I hate being mentally ill. I hate even more that I can’t control it. People tell me all the time to control it to snap out of it take my meds, make myself happy but I cannot control it. Even prayer, though extremely helpful doesn’t control it and the worst part of it is that Sundays are my worst days. Today is Sunday and it’s a bad day. Here are the things I wrote during church today. Maybe, someone can make sense of it for me
I am in Sacrament meeting, Nathaniel is sitting on one side of me and Kim and Alex on the other. Grace is not here because she is on her way to California with the upward Bound group. It is a really noisy Sacrament meeting. The children sitting behind me are crying, fighting and yelling. It almost seems like every child in this room under 5 is making some kind of horrible noise. I can’t hear the speaker well and I can’t concentrate. I feel like leaving but I promised President Miller that I would at least come to Sacrament Meeting so here I am. My friend told me that writing helps me work it all out so I am writing.
The headache that I came to the meeting with is surprisingly gone but I feel tired. I got plenty of sleep so I shouldn’t be this sleepy. Sleep is my escape, my drug, my way out of the drama that has become my inner life.
Suddenly the speaker says something and I listen. I write. She says “You have to know me first then you can love me.” She is talking about God. She is talking about our relationship with our Heavenly Father, She goes on:
“5 things that we must do to get to know God:
1- Pray 2- read the scriptures 3- come to church 4- trust him 5- follow him.”

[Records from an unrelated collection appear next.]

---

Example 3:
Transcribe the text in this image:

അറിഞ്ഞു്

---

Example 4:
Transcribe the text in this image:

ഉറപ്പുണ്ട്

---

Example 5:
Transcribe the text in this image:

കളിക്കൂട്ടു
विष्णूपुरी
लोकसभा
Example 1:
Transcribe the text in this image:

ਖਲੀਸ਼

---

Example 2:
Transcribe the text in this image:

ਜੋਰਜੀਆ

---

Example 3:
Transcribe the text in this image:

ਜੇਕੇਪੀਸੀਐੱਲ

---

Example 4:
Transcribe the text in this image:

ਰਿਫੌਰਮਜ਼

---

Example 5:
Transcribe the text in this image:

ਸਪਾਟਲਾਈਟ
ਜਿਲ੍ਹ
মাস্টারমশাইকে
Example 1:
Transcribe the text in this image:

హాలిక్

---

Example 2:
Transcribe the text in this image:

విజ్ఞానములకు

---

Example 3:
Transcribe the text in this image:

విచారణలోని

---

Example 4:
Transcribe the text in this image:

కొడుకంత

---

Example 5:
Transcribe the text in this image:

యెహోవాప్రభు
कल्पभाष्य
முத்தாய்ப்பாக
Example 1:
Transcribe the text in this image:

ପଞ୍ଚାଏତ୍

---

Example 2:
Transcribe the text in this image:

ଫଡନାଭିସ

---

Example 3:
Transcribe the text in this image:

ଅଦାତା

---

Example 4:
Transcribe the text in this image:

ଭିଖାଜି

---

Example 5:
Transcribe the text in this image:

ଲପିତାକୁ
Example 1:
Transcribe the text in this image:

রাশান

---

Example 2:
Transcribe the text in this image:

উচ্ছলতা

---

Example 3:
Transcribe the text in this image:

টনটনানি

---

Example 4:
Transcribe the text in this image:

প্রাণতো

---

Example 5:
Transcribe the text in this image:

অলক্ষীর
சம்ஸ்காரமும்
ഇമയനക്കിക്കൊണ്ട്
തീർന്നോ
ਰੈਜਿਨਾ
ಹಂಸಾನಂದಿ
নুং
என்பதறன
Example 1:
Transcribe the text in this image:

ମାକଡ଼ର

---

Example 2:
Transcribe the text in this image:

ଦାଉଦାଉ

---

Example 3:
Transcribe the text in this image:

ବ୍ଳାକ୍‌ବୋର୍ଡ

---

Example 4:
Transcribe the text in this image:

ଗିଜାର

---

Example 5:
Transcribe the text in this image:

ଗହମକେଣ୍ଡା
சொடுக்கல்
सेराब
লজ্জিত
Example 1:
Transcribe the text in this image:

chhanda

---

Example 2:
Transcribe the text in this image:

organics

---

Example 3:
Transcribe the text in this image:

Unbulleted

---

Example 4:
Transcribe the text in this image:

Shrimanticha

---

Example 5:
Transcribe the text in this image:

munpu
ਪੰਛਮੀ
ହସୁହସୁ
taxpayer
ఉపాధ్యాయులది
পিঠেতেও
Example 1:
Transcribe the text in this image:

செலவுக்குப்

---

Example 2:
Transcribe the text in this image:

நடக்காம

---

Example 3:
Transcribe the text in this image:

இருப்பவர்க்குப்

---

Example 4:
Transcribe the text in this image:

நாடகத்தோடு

I write down some scriptures that the speaker mentions, with the idea that maybe I’ll look them up during my personal study time tomorrow morning. They are:
1 Nephi 8:24, 30
2 Nephi 31:20
Moshiah 2:41. She says something that sticks out to me. She says “Pray for strength” So I do.
What do I know about God?
He is my Father
He is approachable
He knows me
He loves me
He will help me
Sacrament Meeting is over. Kim goes home to get something that he forgot, the Bishop said he would talk to me but he is with someone else. I feel alone. I feel like crying. I feel angry and I can’t figure out why I feel all of this. I glance into the Sunday School room and the teacher tells me to come in and sit down. Everyone looks at me and I suddenly feel embarrassed. I find a seat then I sit down briefly just to get up after the opening prayer and bolt from the room. I cry and someone sees me. She tells me it’s good I have a notebook in my hand and tells me to go write because that will help me. I’m just glad she doesn’t see the scratches and pen marks on my arm. I then decided to go home and sleep. After all sleep, is my drug, my escape from the real world.
The Bishop passes me in his car. He waves, I don’t wave back. I’m tempted to run back to the church but I know that the Bishop can’t help me and that talking to him will make it worse so I continue on my way home. Then I get on the computer and write, because writing is my therapy.